* [ASSIGNMENT] The records below are to be set down again exactly, with the pictures left out.

* [INFORMATION SUPPLIED]
[Start of section]
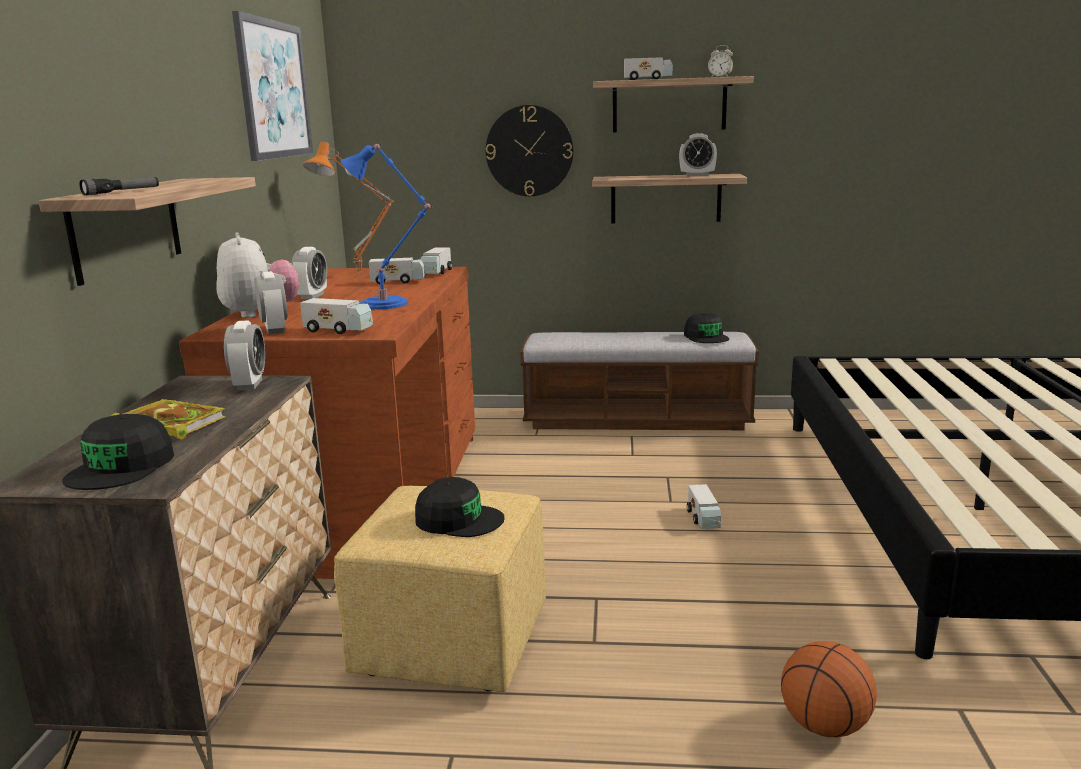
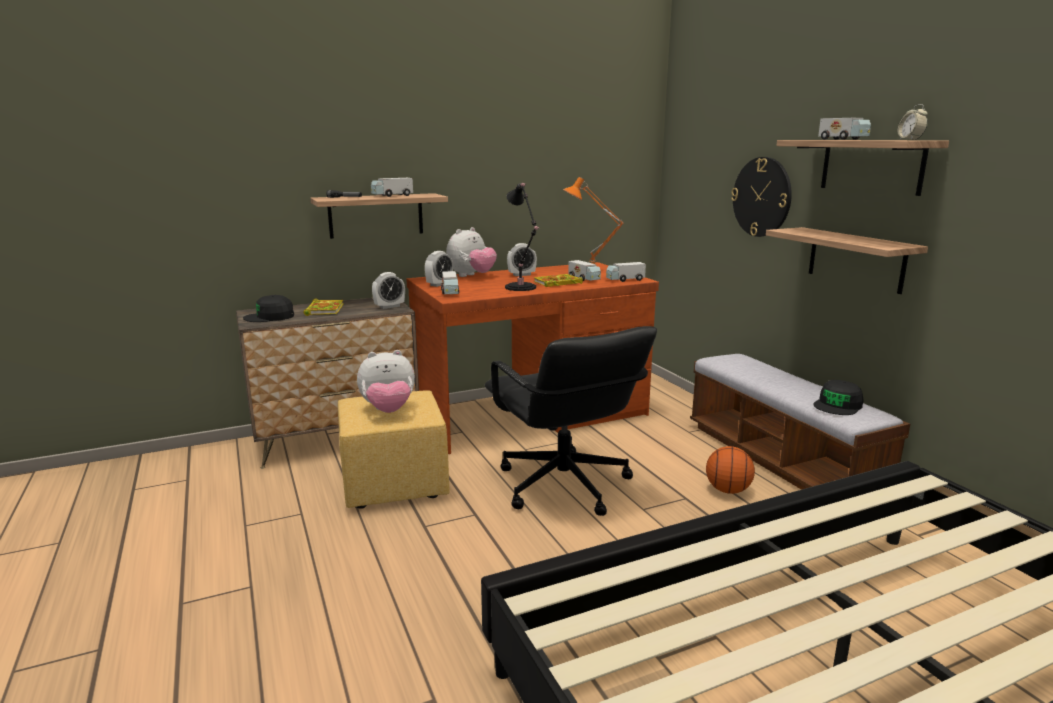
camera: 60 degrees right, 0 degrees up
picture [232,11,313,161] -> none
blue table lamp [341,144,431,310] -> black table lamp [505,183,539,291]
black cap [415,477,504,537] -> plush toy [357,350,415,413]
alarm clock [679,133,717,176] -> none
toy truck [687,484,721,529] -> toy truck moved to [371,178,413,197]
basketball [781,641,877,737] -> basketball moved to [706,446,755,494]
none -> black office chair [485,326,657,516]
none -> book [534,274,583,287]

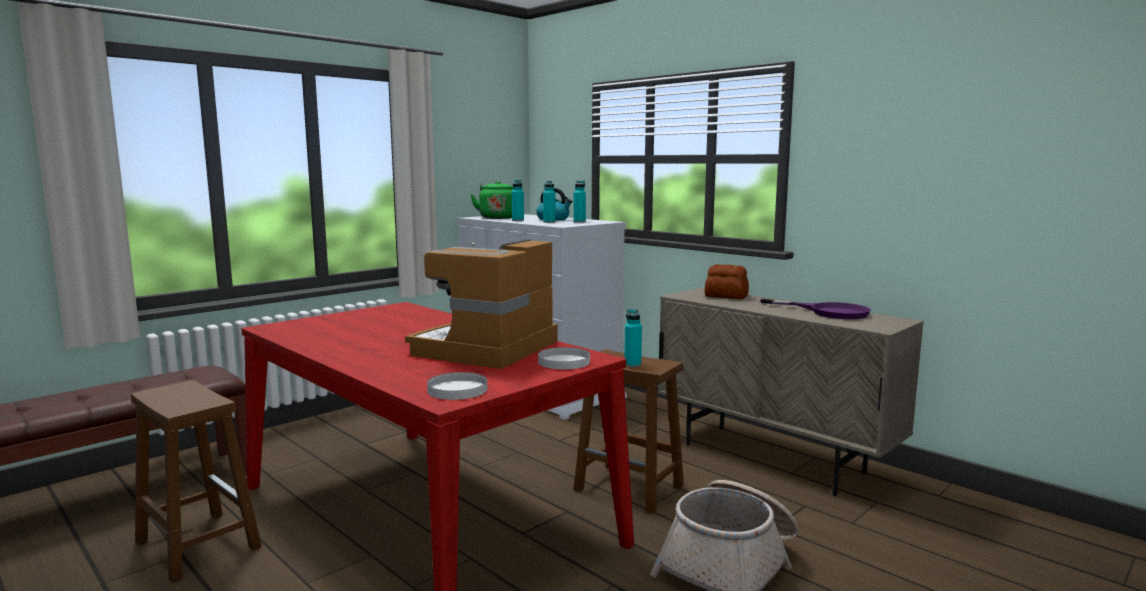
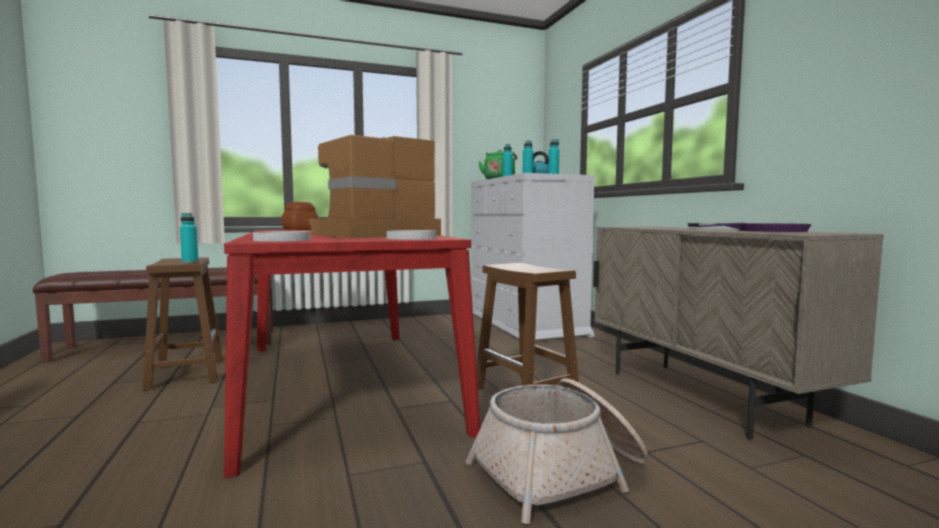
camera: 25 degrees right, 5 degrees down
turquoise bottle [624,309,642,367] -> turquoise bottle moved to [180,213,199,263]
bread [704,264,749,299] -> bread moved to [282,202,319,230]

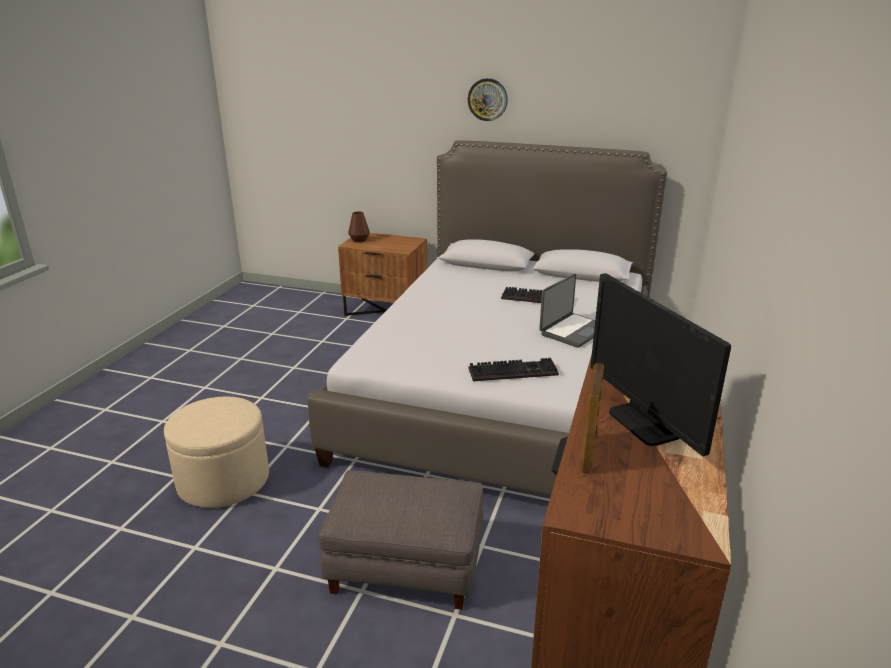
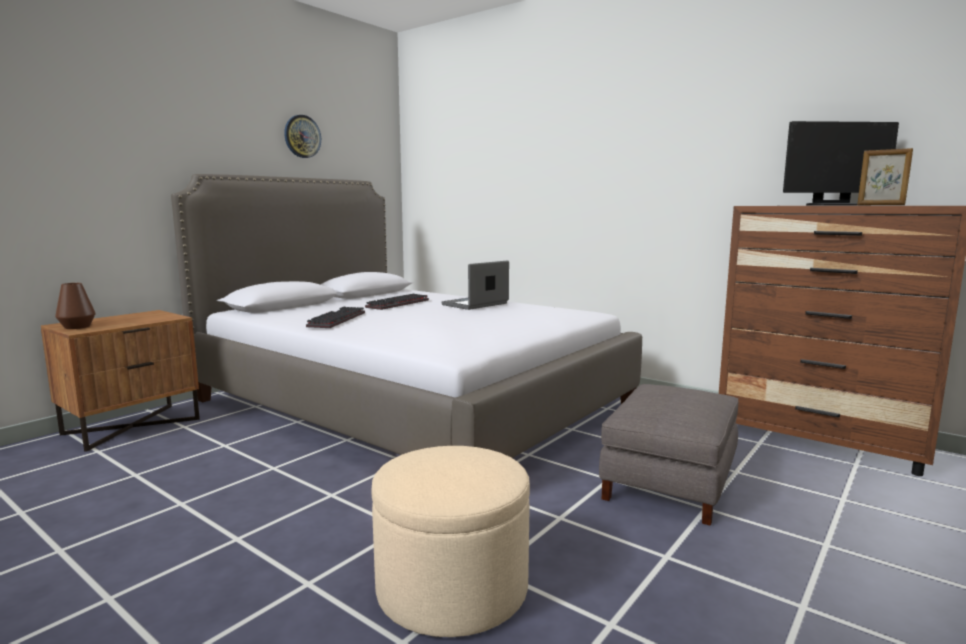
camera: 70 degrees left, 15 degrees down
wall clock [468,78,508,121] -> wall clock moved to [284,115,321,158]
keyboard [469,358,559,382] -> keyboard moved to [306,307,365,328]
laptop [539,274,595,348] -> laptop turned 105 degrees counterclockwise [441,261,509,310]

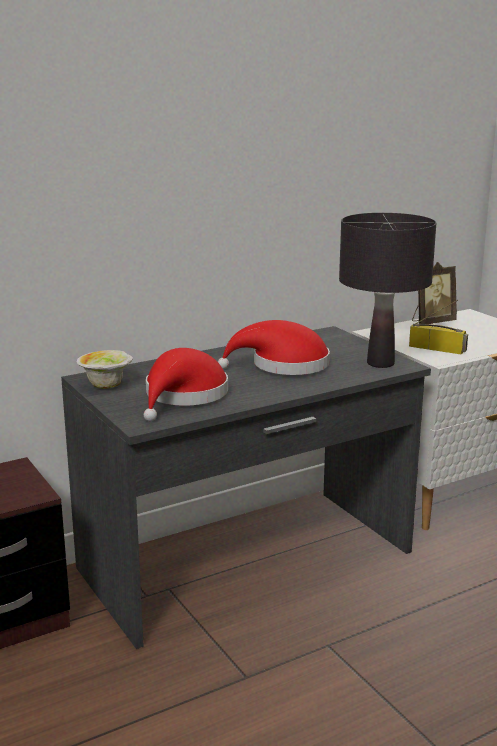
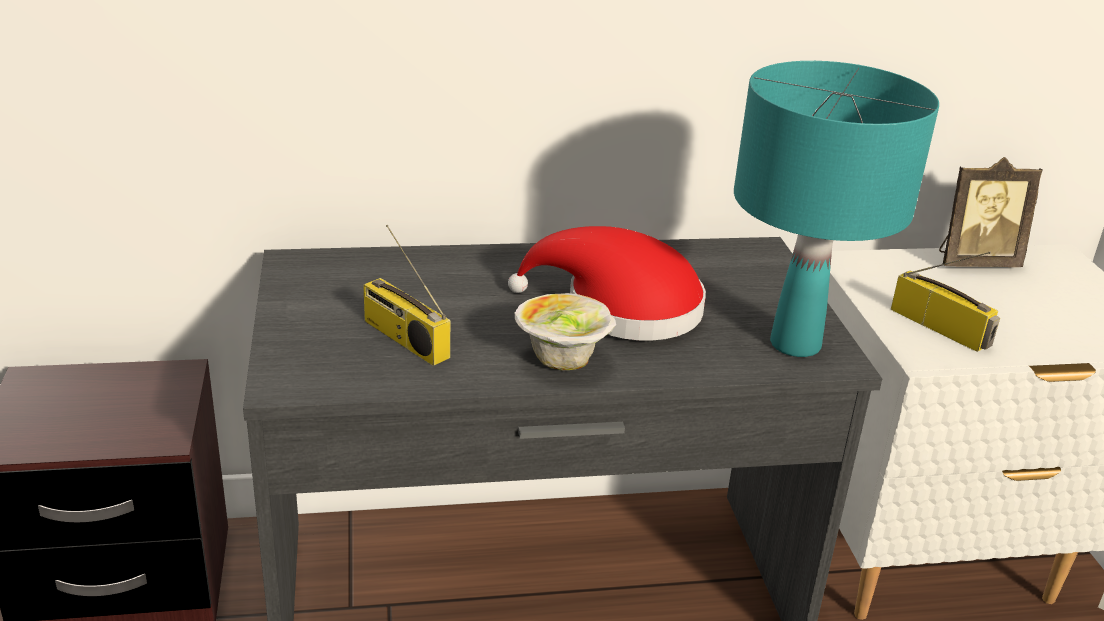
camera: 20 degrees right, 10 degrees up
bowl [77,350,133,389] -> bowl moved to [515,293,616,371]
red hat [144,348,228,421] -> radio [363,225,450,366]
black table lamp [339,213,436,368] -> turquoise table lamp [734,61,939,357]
[End of section]
* [EXERCISE SOLUTION]
camera: 60 degrees right, 0 degrees up
picture [232,11,313,161] -> none
blue table lamp [341,144,431,310] -> black table lamp [505,183,539,291]
black cap [415,477,504,537] -> plush toy [357,350,415,413]
alarm clock [679,133,717,176] -> none
toy truck [687,484,721,529] -> toy truck moved to [371,178,413,197]
basketball [781,641,877,737] -> basketball moved to [706,446,755,494]
none -> black office chair [485,326,657,516]
none -> book [534,274,583,287]

camera: 25 degrees right, 5 degrees down
turquoise bottle [624,309,642,367] -> turquoise bottle moved to [180,213,199,263]
bread [704,264,749,299] -> bread moved to [282,202,319,230]

camera: 70 degrees left, 15 degrees down
wall clock [468,78,508,121] -> wall clock moved to [284,115,321,158]
keyboard [469,358,559,382] -> keyboard moved to [306,307,365,328]
laptop [539,274,595,348] -> laptop turned 105 degrees counterclockwise [441,261,509,310]

camera: 20 degrees right, 10 degrees up
bowl [77,350,133,389] -> bowl moved to [515,293,616,371]
red hat [144,348,228,421] -> radio [363,225,450,366]
black table lamp [339,213,436,368] -> turquoise table lamp [734,61,939,357]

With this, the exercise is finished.